01-edu / public

📚 @01-edu's Public Repository
http://public.01-edu.org/
202 stars 429 forks source link

sp500-strategies subject #2484

Closed jarmo-seljamaa closed 4 months ago

jarmo-seljamaa commented 4 months ago

sp500-strategies

As with other tasks in AI module, the instructions and audit questions lack proof-reading for spelling and clarity.

DataFrame with a Machine learning metrics on train et validation sets on all folds of the train set.

Train et validation?

From the audit:

Does the last validation set of the train set not overlap on the test set?

Possible answers:

Audit has only singular Yes/No options, negation questions are silly to include.

Also this one:

Do all of the folds not contain data from the same day? The split should be done on the dates.

Apart from the language problem (negation question + "do all not contain" can mean that some may contain?), it seems illogical. The data we are using is for 500 different stocks, so we do have 500 data points from the same day. It seems no problem to include the data from the same day in the folds, because the data is from different tickers. Perhaps there is something here, we're missing. If so, please do explain.

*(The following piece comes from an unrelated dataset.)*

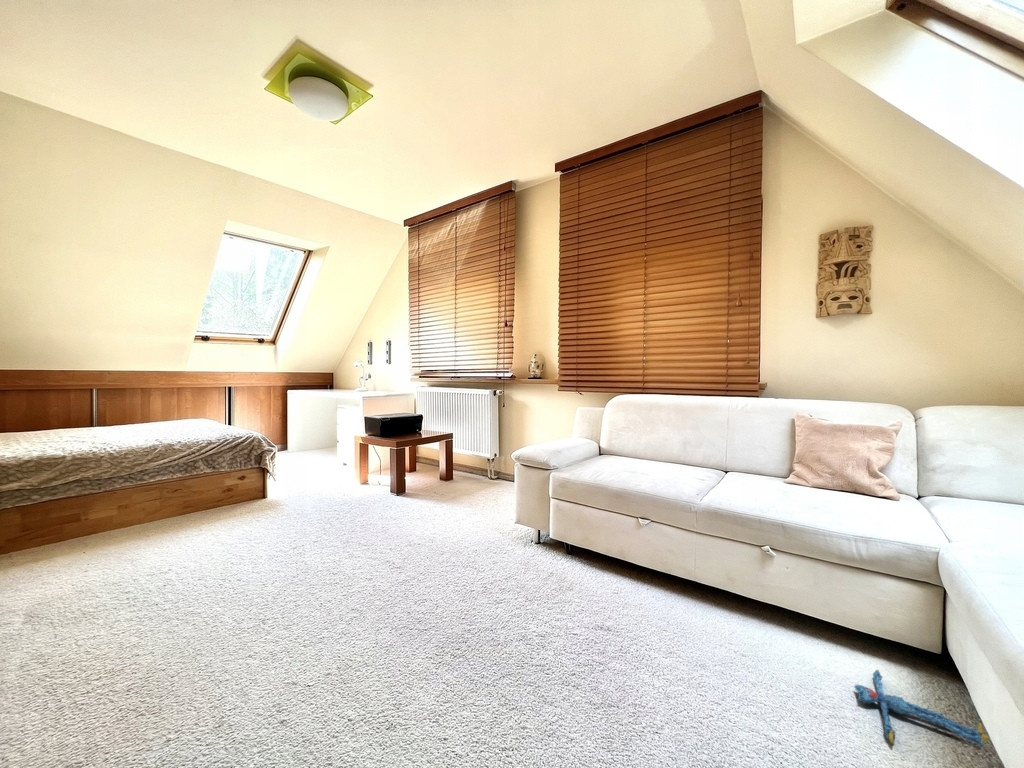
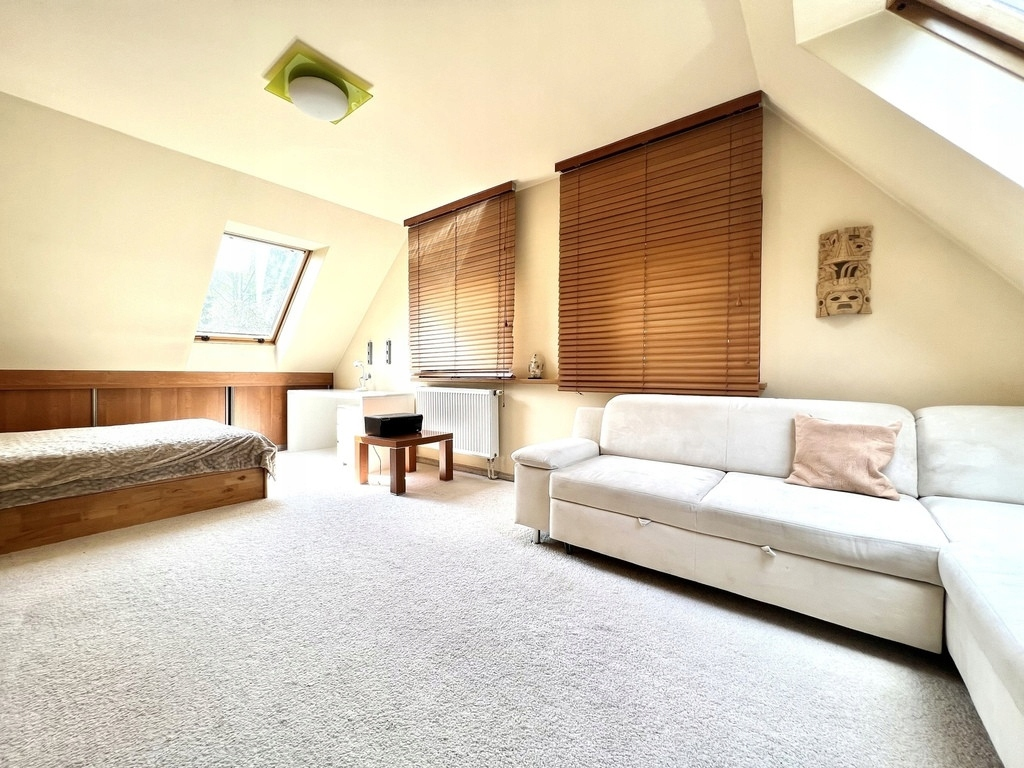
- plush toy [853,669,989,746]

nprimo commented 4 months ago

Hi @jarmo-seljamaa, thank you for your feedback! I rephrased the 2 audit questions you pointed out to improve their clarity.

jarmo-seljamaa commented 4 months ago

Thanks! However the new wording still contains negation:

Is the last validation set of the train data not overlapping with the test data?

Possible answers:

nprimo commented 4 months ago

Would the following be clearer?

Is the last validation set of the train data not overlapping with the test data? Yes (the two sets are not overlapping) or no (the two sets are overlapping).

jarmo-seljamaa commented 4 months ago

I've seen this type of solution in some earlier tasks:

Can you confirm that the last validation set of the train data is not overlapping with the test data?

Not the smoothest, but at least it doesn't have 3 possible answers.